TASK REQUIREMENTS:
(a) Do these statements agree with the post about the engagement rings? (i) The photos of the rings arrived through Facebook. (ii) Mr Big was in Adelaide for business when the pictures were sent. (iii) The couple had a contact number for the man bringing the rings to Australia. For each, answer yes or no and quote the words of the post that decide it.
(b) Reproduce the stretch of the post about the engagement rings from "My engagement ring, taken" through "fit with the engagement ring." word for word.

DOCUMENT EXCERPT:
When we left off, the Bighorns were just told that the rings were exactly within our budget. Not just that, but we hadn’t seen the rings at all! We were a little bit on edge to say the least. A few weeks after the drama behind the pricing, we were told that the rings were ready and in the hands of my family in Indonesia.

Despite the drama leading up to that point, I was excited! These rings would be the outward symbol of Mr Big and my relationship for years (and years, and years!) to come. I wanted to see the rings before they hit Australian shores. But, how?

Easy – have my cousin take a picture of them on her mobile phone and send them to us over Facebook. I was initially told that it wasn’t possible to see the rings, but either my mum pulled some strings or my cousin is psychic, because she sent a text message to my mum.

The photos were in my inbox on Facebook.

Excited, I raced to my laptop, clicked on Facebook and viewed the images.

My first thought?

“What am I looking at?”

I’ll be 100% with you, Hive. My engagement ring looked hideous in those photos.

GEDSC DIGITAL CAMERA

My engagement ring, taken in very bad fluorescent lighting. / Personal image.

The heart looked nothing like a heart. To me it looked like the bulbous head of an ant or an alien with one red eye. The ring from the side looked even more hideous. I was devastated. Where was the gorgeous claddagh ring that I was promised?

I texted Mr Big, who was over in Adelaide for business, and then shipped the pictures over to him over FB. He was equally, if not more, devastated. I called him several times and we had a serious talk about what to do. We viewed the wedding rings too. Those looked ok; though Mr Bighorn was worried his wedding band had a crooked heart and Celtic knot and that my nesting band wouldn’t fit with the engagement ring.

When I tried to ask my parents if we could possibly return it to get it fixed, they were uncomfortable with the idea. I realised that plan was flawed anyway.  By this time the rings were in the hands of the man we had entrusted to bring them over to Australia. How would we get in contact with the guy we had asked to courier the rings over? We had no contact number.

And so, we were stuck with these rings. Mr Big and I were sad, to say the least, but we would somehow figure it out, like we always did.

Anxious, we waited until our rings were in Sydney, in the hands of a family friend. Upon retrieving our rings, we were worried to say the least. It was night when we went to our family friends’ apartment, retrieved the rings, thanked him, and then retreated back into the car. It was winter over here, a chilly July night. We sat in Mr Big’s faithful ‘Zoe’ (the mechanical love of his life), staring at the package in hand.

Dare we open them and see what they looked like in real life?

We resolved that it would be ok, that we’d find a solution if we didn’t like it, and that no matter what, the rings weren’t the important part of the wedding.

DATA SHOWN:
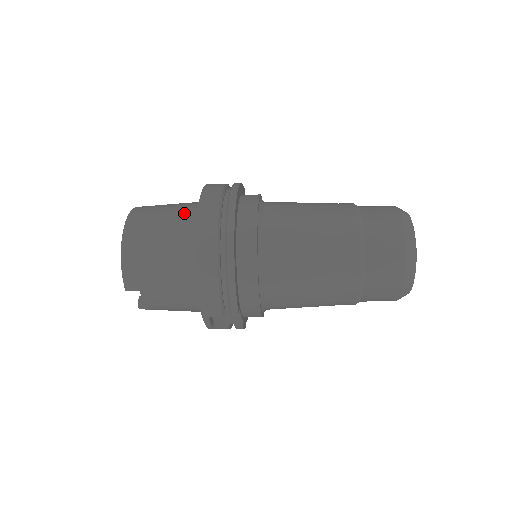
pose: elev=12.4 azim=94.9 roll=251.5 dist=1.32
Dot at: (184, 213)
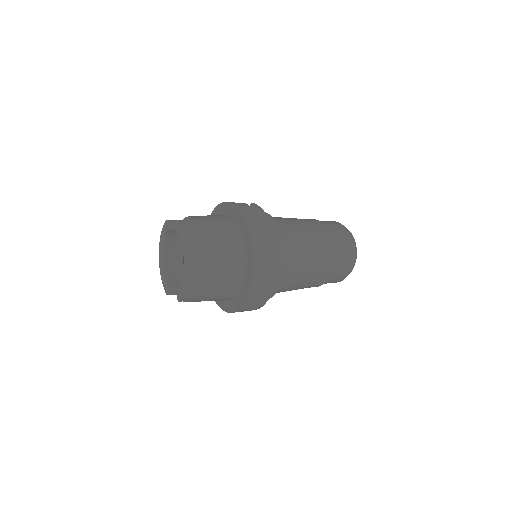
Dot at: (232, 249)
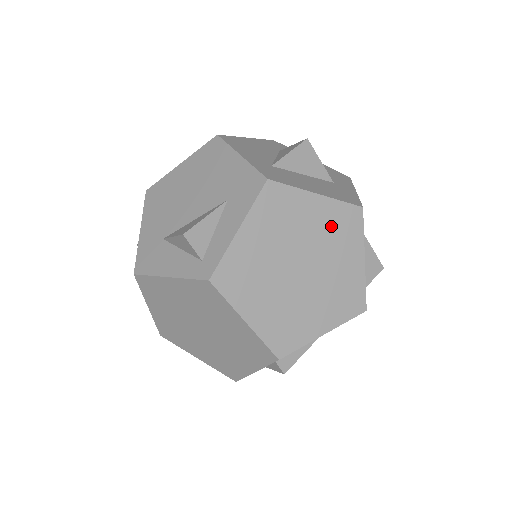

ANSWER LIST:
(a)
(i) Yes: "The photos were in my inbox on Facebook."
(ii) Yes: "I texted Mr Big, who was over in Adelaide for business"
(iii) No: "We had no contact number."

(b)
My engagement ring, taken in very bad fluorescent lighting. / Personal image.

The heart looked nothing like a heart. To me it looked like the bulbous head of an ant or an alien with one red eye. The ring from the side looked even more hideous. I was devastated. Where was the gorgeous claddagh ring that I was promised?

I texted Mr Big, who was over in Adelaide for business, and then shipped the pictures over to him over FB. He was equally, if not more, devastated. I called him several times and we had a serious talk about what to do. We viewed the wedding rings too. Those looked ok; though Mr Bighorn was worried his wedding band had a crooked heart and Celtic knot and that my nesting band wouldn’t fit with the engagement ring.